Wake Forest struggles with red ink
September 4, 2014 in Medical Technology
Wake Forest Baptist Medical Center, in Winston-Salem, N.C., has posted losses for 2013-2014 fiscal year, ending June 30. It’s the second year in a row Wake Forest reported millions in losses, apparently unable to bounce back from the hit it took over difficulties with its $280 million rollout of its Epic electronic health record system.
While the hospital showed an uptick in the number of patients and increased productivity, it posted a net loss $44.2 million and an operating loss of $78.4 million — the second year in a row of declining income — and an increase of .8 percent in loss over the previous report.
Wake Forest did show signs of recovery. It posted revenues higher than the previous year by about 9 percent.
Adding to the financial struggles, business is down: Inpatient admissions dropped 6.3 percent last year.
The Winston-Salem Journal reported in May 2013 that Wake Forest had launched another round of “multi-million dollar” cost-cutting measures that would last through at least June 30, the end of its 2012-13 fiscal year, related to “fixing Epic revenue issues.”

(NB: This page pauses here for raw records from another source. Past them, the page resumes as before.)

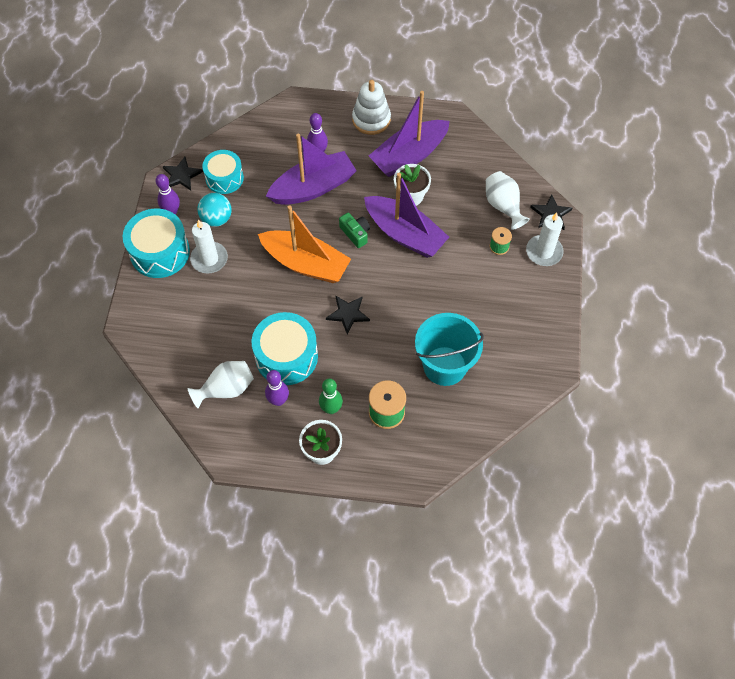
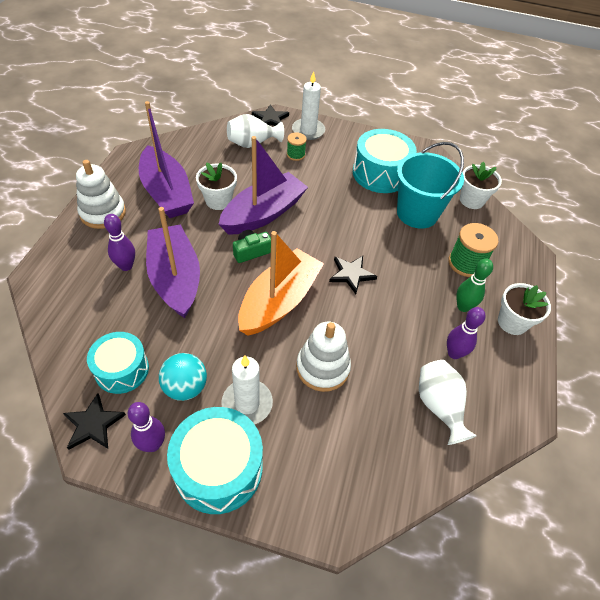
camera: 85 degrees left, 10 degrees down
(247, 303) = (322, 368): none -> white stacking toy
(286, 356) = (398, 338): turquoise drum -> turquoise drum (380, 173)
(482, 420) = (471, 200): none -> white flower pot

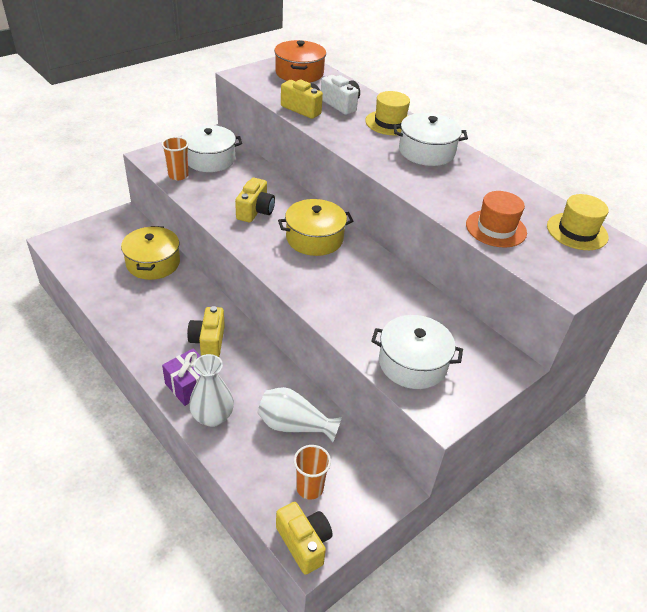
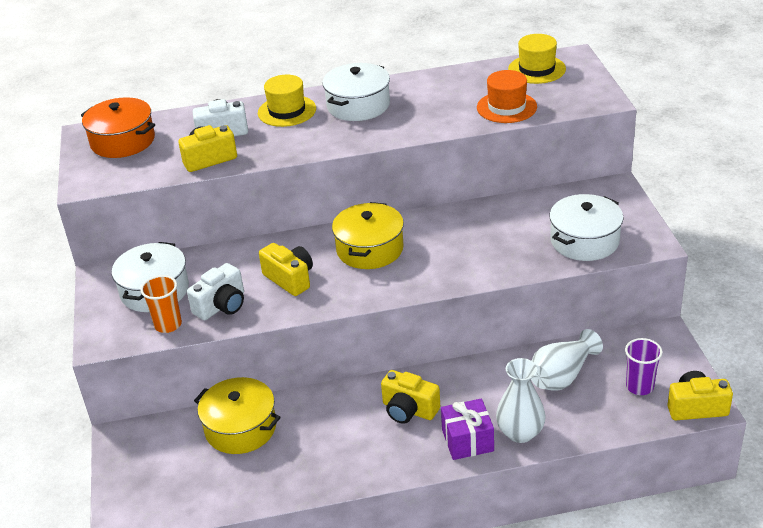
camera: 55 degrees left, 5 degrees down
(209, 191) = (222, 306): none -> white camera
(309, 488) = (639, 386): orange cup -> purple cup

[See also: Go-live gone wrong.]
Those measures included attempts at volunteer employee furloughs and hour-and-wage reductions, a hiring freeze, a reduction in employer retirement contributions, and elimination of executive incentive bonuses for 2013.
The Journal added that Wake Forest Baptist cited $8 million in “other Epic-related implementation expense” that it listed among “business-cycle disruptions (that) have had a greater-than-anticipated impact on volumes and productivity.” Also listed was $26.6 million in lost margin “due to interim volume disruptions during initial go-live and post go-live optimization.”
Wake Forest Baptist attributed some of its operating loss in its 2012-13 fiscal year to projected revenue that had been delayed related to problems rolling out Epic, particularly with billing, procedure coding and collections.